Physics is a science that has made rapid progress in the twentieth century... I desire, as I did in the past, to be a traveler in a strange land and a colonist in a new country. (from the foreword to his autobiography)
He was born as Hideki Ogawa in Tokyo and grew up in Kyoto with two older brothers, two older sisters, and two younger brothers. He read the Confucian Doctrine of the Mean, and later Lao-Tzu and Chuang-Tzu. His father, for a time, considered sending him to technical college rather than university since he was "not as outstanding a student as his older brothers". However, when his father broached the idea with his middle school principal, the principal praised his "high potential" in mathematics and offered to adopt Ogawa himself in order to keep him on a scholarly career. At that, his father relented.
Ogawa decided against becoming a mathematician when in high school; his teacher marked his exam answer as incorrect when Ogawa proved a theorem but in a different manner than the teacher expected (p. 141). He decided against a career in experimental physics in college when he demonstrated clumsiness in glassblowing, a requirement for experiments in spectroscopy (p. 163).
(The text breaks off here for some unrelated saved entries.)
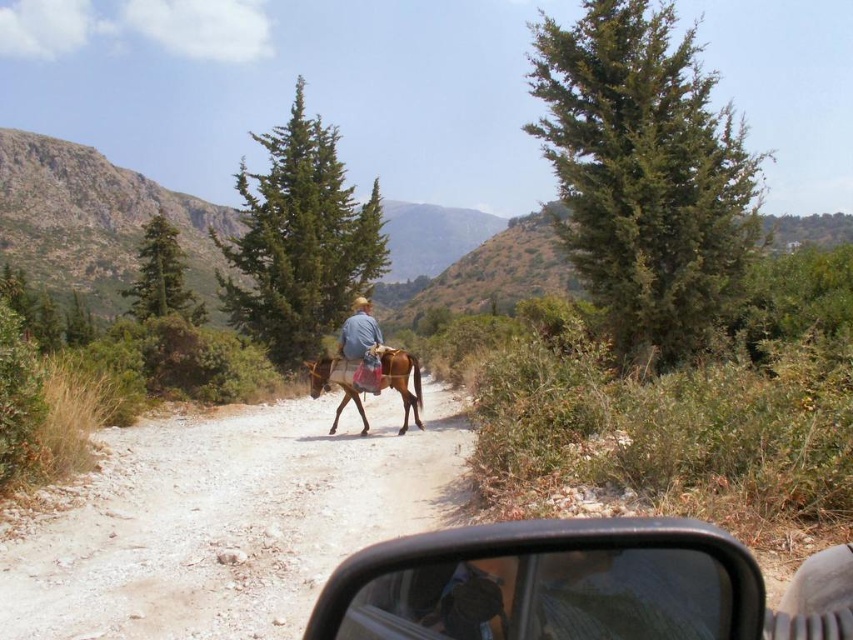
Is brown gravel road at center to the right of green textured pine at center from the viewer's perspective?

Correct, you'll find brown gravel road at center to the right of green textured pine at center.

Does point (154, 556) come in front of point (325, 205)?

Yes, point (154, 556) is in front of point (325, 205).

Describe the element at coordinates (228, 522) in the screenshot. Image resolution: width=853 pixels, height=640 pixels. I see `brown gravel road at center` at that location.

I want to click on brown gravel road at center, so click(228, 522).

Can you confirm if green needle-like pine at upper right is positioned to the left of green textured pine at center?

Incorrect, green needle-like pine at upper right is not on the left side of green textured pine at center.

Measure the distance between point (676, 168) and camera.

Point (676, 168) is 45.39 feet from camera.

Find the location of a particular element. green needle-like pine at upper right is located at coordinates (643, 172).

Is brown glossy horse at center further to camera compared to blue denim jacket at center?

No, brown glossy horse at center is in front of blue denim jacket at center.

Is brown glossy horse at center closer to camera compared to blue denim jacket at center?

Yes.

Which is in front, point (409, 403) or point (344, 348)?

Positioned in front is point (409, 403).

Where is `brown glossy horse at center`? Image resolution: width=853 pixels, height=640 pixels. brown glossy horse at center is located at coordinates [x=335, y=384].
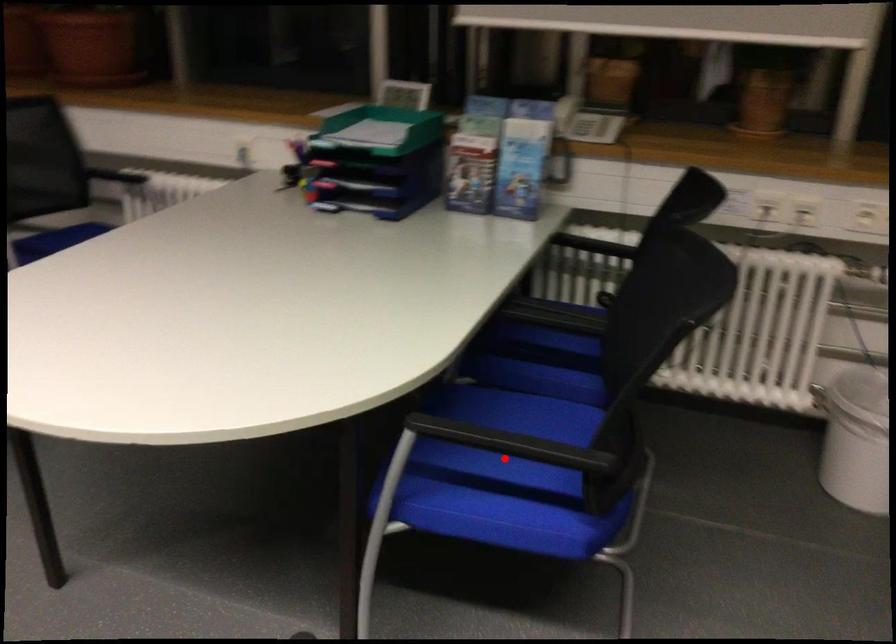
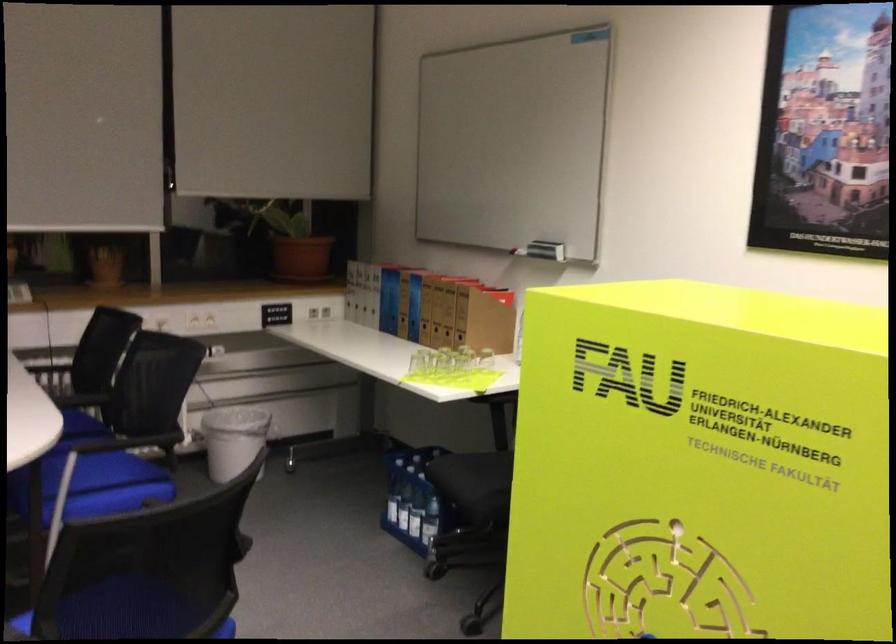
In the second image, find the point that corresponds to the highlighted location in the first image.

(95, 485)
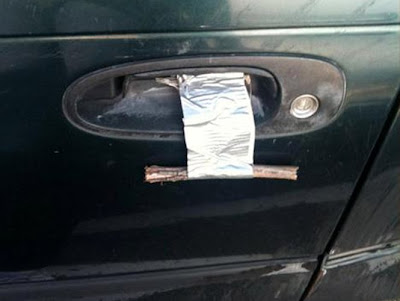
This screenshot has height=301, width=400. Find the location of `door`. door is located at coordinates [x=379, y=28], [x=376, y=27].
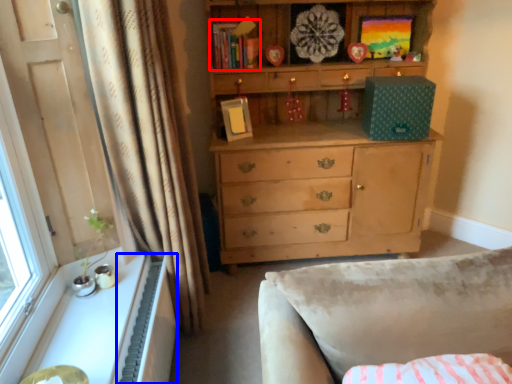
Question: Which object appears closest to the camera in this image, book (highlighted by a red box) or radiator (highlighted by a blue box)?

Choices:
 (A) book
 (B) radiator

Answer: (B)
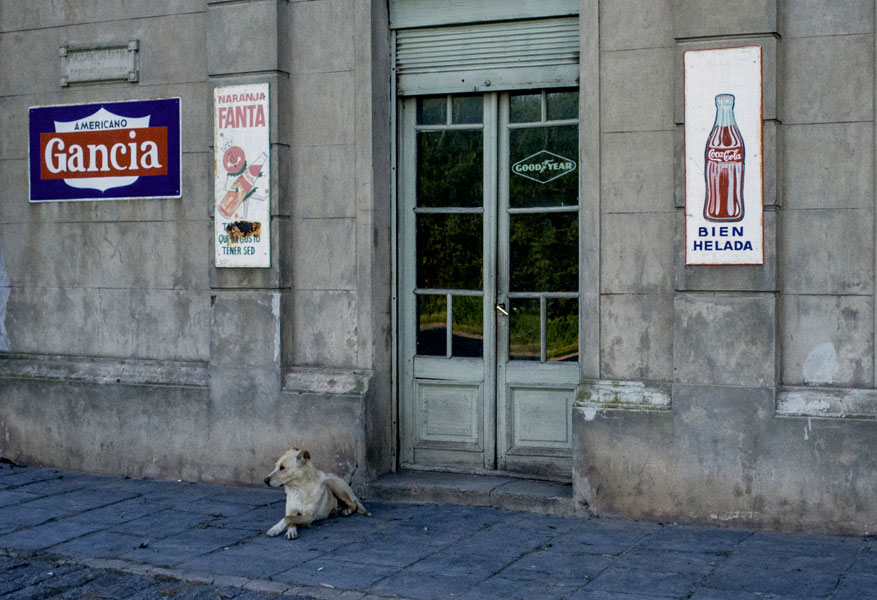
Where is `door handle`? Image resolution: width=877 pixels, height=600 pixels. door handle is located at coordinates (503, 310).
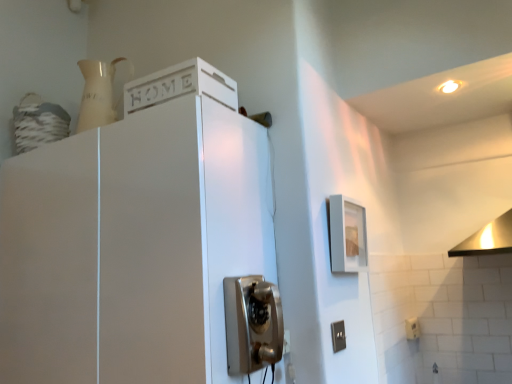
Question: Should I look upward or downward to see metallic vintage phone at center?

Choices:
 (A) down
 (B) up

Answer: (A)

Question: Can you confirm if white plastic electric outlet at lower right, which ranks as the first electric outlet in back-to-front order, is smaller than gray plastic electrical outlet at lower right, positioned as the second electric outlet in right-to-left order?

Choices:
 (A) no
 (B) yes

Answer: (A)

Question: Is white plastic electric outlet at lower right, marked as the 1th electric outlet in a right-to-left arrangement, wider than gray plastic electrical outlet at lower right, the 2th electric outlet positioned from the back?

Choices:
 (A) no
 (B) yes

Answer: (B)

Question: Is gray plastic electrical outlet at lower right, which is the 2th electric outlet from bottom to top, located within white plastic electric outlet at lower right, which ranks as the first electric outlet in back-to-front order?

Choices:
 (A) yes
 (B) no

Answer: (B)

Question: Can you see white plastic electric outlet at lower right, which is counted as the 2th electric outlet, starting from the front, touching gray plastic electrical outlet at lower right, which is the 2th electric outlet from bottom to top?

Choices:
 (A) no
 (B) yes

Answer: (A)

Question: From a real-world perspective, is white plastic electric outlet at lower right, which is counted as the 2th electric outlet, starting from the front, positioned over gray plastic electrical outlet at lower right, which ranks as the first electric outlet in left-to-right order, based on gravity?

Choices:
 (A) yes
 (B) no

Answer: (B)

Question: Considering the relative sizes of white plastic electric outlet at lower right, which is counted as the 2th electric outlet, starting from the front, and gray plastic electrical outlet at lower right, which ranks as the first electric outlet in left-to-right order, in the image provided, is white plastic electric outlet at lower right, which is counted as the 2th electric outlet, starting from the front, shorter than gray plastic electrical outlet at lower right, which ranks as the first electric outlet in left-to-right order,?

Choices:
 (A) yes
 (B) no

Answer: (A)

Question: Does white matte cabinet at upper left lie behind metallic vintage phone at center?

Choices:
 (A) yes
 (B) no

Answer: (B)

Question: Is white matte cabinet at upper left taller than metallic vintage phone at center?

Choices:
 (A) no
 (B) yes

Answer: (B)

Question: Considering the relative sizes of white matte cabinet at upper left and metallic vintage phone at center in the image provided, is white matte cabinet at upper left shorter than metallic vintage phone at center?

Choices:
 (A) no
 (B) yes

Answer: (A)

Question: From the image's perspective, does white matte cabinet at upper left appear lower than metallic vintage phone at center?

Choices:
 (A) no
 (B) yes

Answer: (A)

Question: From the image's perspective, is white matte cabinet at upper left over metallic vintage phone at center?

Choices:
 (A) no
 (B) yes

Answer: (B)

Question: Is white matte cabinet at upper left far away from metallic vintage phone at center?

Choices:
 (A) no
 (B) yes

Answer: (A)

Question: Is gray plastic electrical outlet at lower right, which ranks as the first electric outlet in left-to-right order, thinner than white matte cabinet at upper left?

Choices:
 (A) yes
 (B) no

Answer: (A)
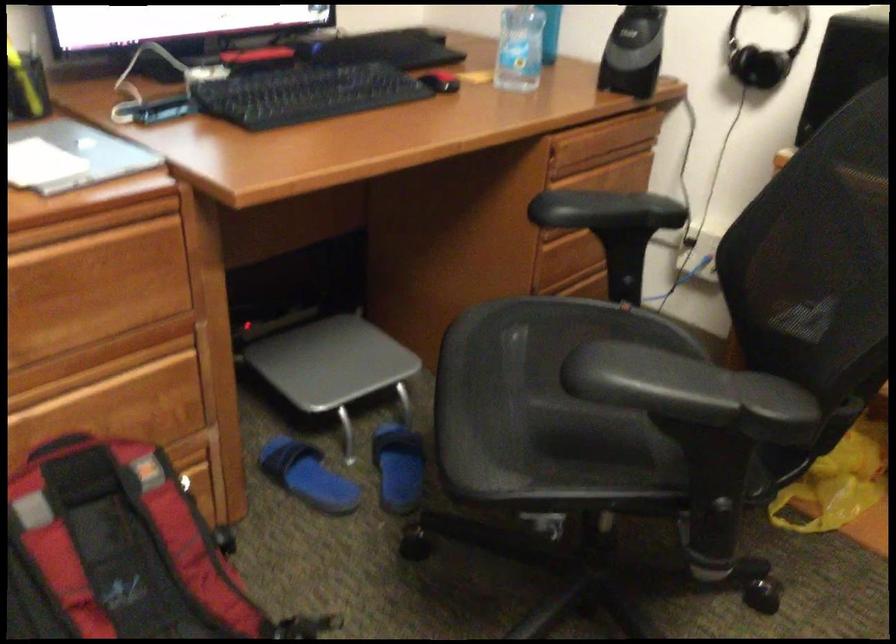
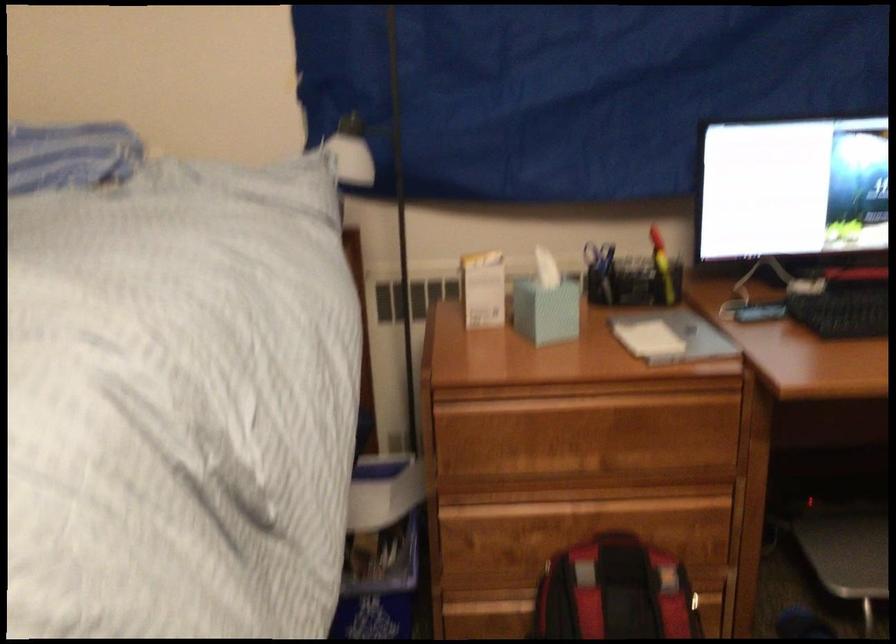
Where in the second image is the point corresponding to [87,527] from the first image?

(615, 592)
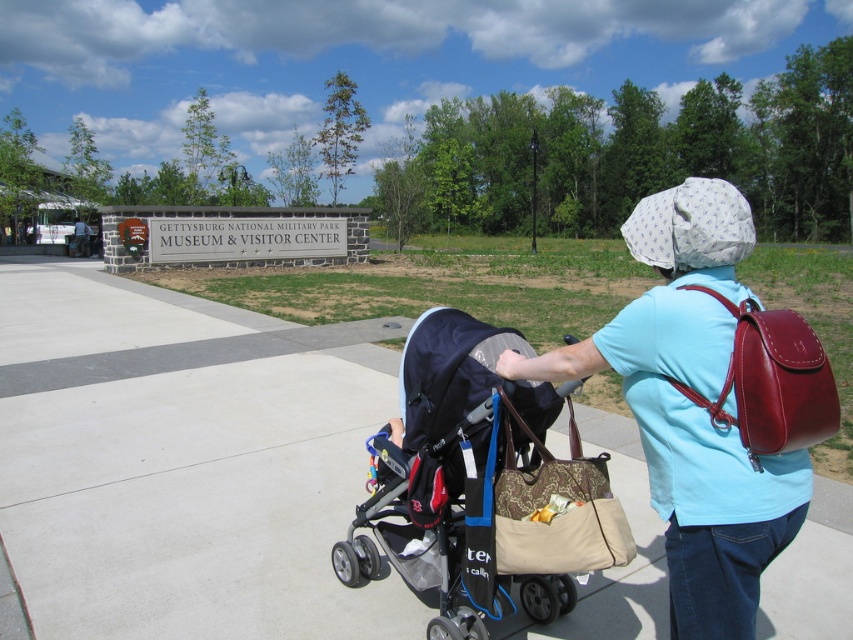
You are a photographer planning to take a picture of the museum entrance. You have two items in your viewfinder, the beige fabric tote at center and the shiny burgundy leather backpack at upper right. Which item should you focus on if you want to capture the wider object in your shot?

The shiny burgundy leather backpack at upper right is wider than the beige fabric tote at center, so you should focus on the shiny burgundy leather backpack at upper right to capture the wider object in your shot.

You are a visitor at the Gettysburg National Military Park Museum. You see a dark blue fabric stroller at center and a shiny burgundy leather backpack at upper right. Which object is positioned to the left when viewed from your perspective?

The dark blue fabric stroller at center is positioned to the left of the shiny burgundy leather backpack at upper right.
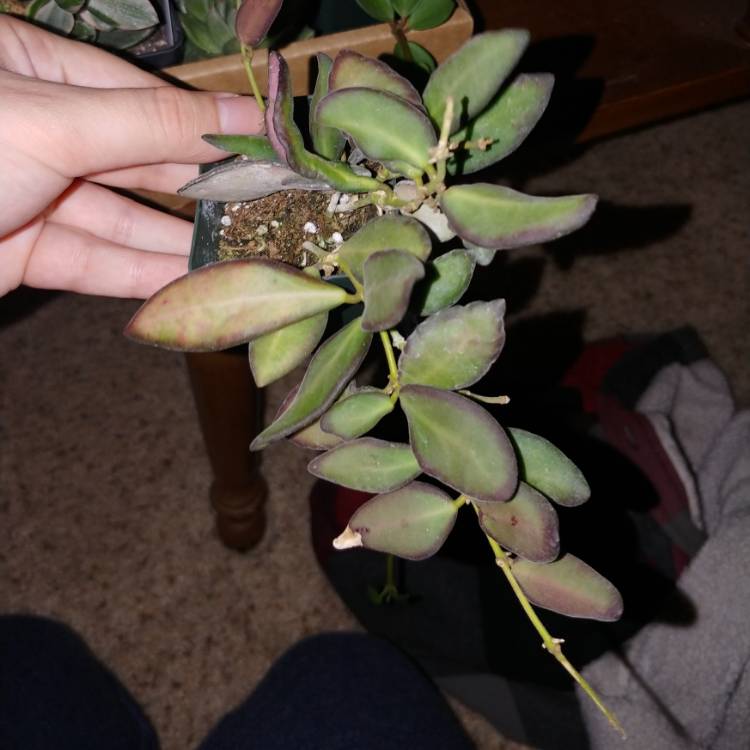
Find the location of a particular element. The image size is (750, 750). leg of a table is located at coordinates (232, 400).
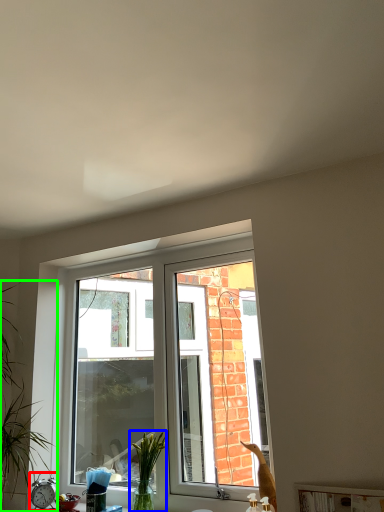
Question: Which object is positioned closest to alarm clock (highlighted by a red box)? Select from plant (highlighted by a blue box) and houseplant (highlighted by a green box).

Choices:
 (A) plant
 (B) houseplant

Answer: (B)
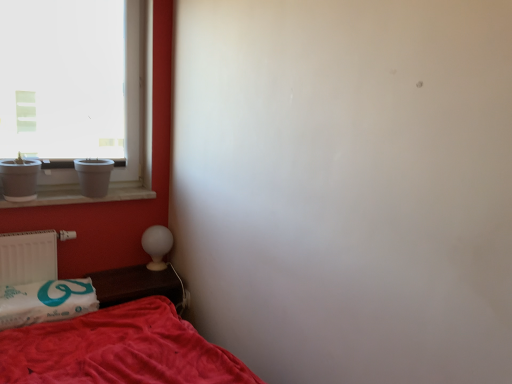
In order to click on free space above brown wooden table at lower left (from a real-world perspective) in this screenshot , I will do `click(134, 283)`.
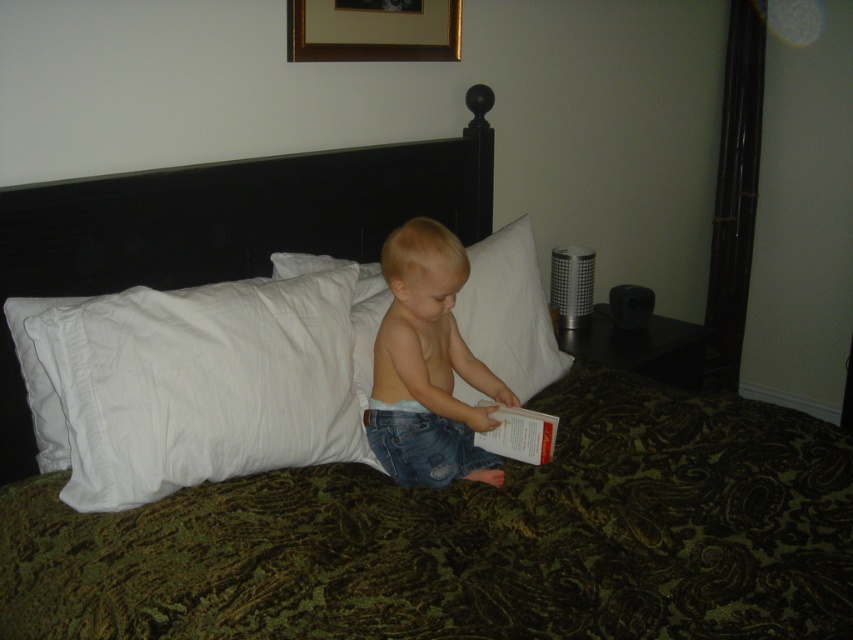
Can you confirm if denim shorts at center is thinner than white paper at center?

Incorrect, denim shorts at center's width is not less than white paper at center's.

Does denim shorts at center appear on the left side of white paper at center?

Correct, you'll find denim shorts at center to the left of white paper at center.

The image size is (853, 640). Describe the element at coordinates (427, 365) in the screenshot. I see `denim shorts at center` at that location.

Find the location of a particular element. Image resolution: width=853 pixels, height=640 pixels. denim shorts at center is located at coordinates (427, 365).

Can you confirm if white cotton pillow at left is positioned above denim shorts at center?

Actually, white cotton pillow at left is below denim shorts at center.

Who is shorter, white cotton pillow at left or denim shorts at center?

Standing shorter between the two is white cotton pillow at left.

Is point (94, 307) in front of point (428, 248)?

That is True.

This screenshot has width=853, height=640. In order to click on white cotton pillow at left in this screenshot , I will do (201, 385).

Measure the distance between black wood headboard at upper center and camera.

A distance of 4.85 feet exists between black wood headboard at upper center and camera.

Does black wood headboard at upper center lie behind white soft pillow at center?

That is False.

Image resolution: width=853 pixels, height=640 pixels. What do you see at coordinates (223, 227) in the screenshot?
I see `black wood headboard at upper center` at bounding box center [223, 227].

The width and height of the screenshot is (853, 640). Find the location of `black wood headboard at upper center`. black wood headboard at upper center is located at coordinates (223, 227).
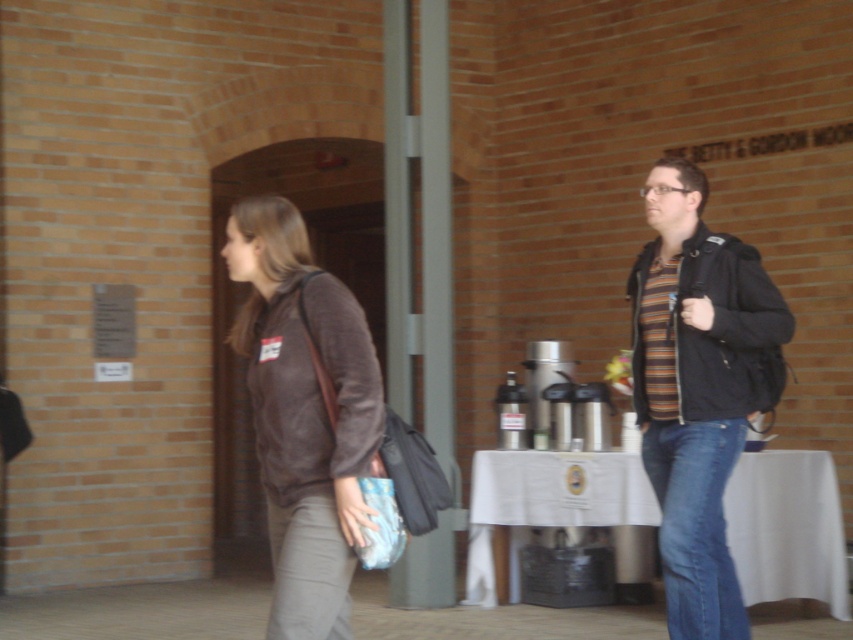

In 1929, after receiving his degree from Kyoto Imperial University, he stayed on as a lecturer for four years. After graduation, he was interested in theoretical physics, particularly in the theory of elementary particles. In 1932, he married Sumi Yukawa (?). In accordance with Japanese customs of the time, since he came from a family with many sons but his father-in-law Genyo had none, he was adopted by Genyo and changed his family name from Ogawa to Yukawa. The couple had two sons, Harumi and Takaaki. In 1933 he became an assistant professor at [Osaka University], at 26 years old.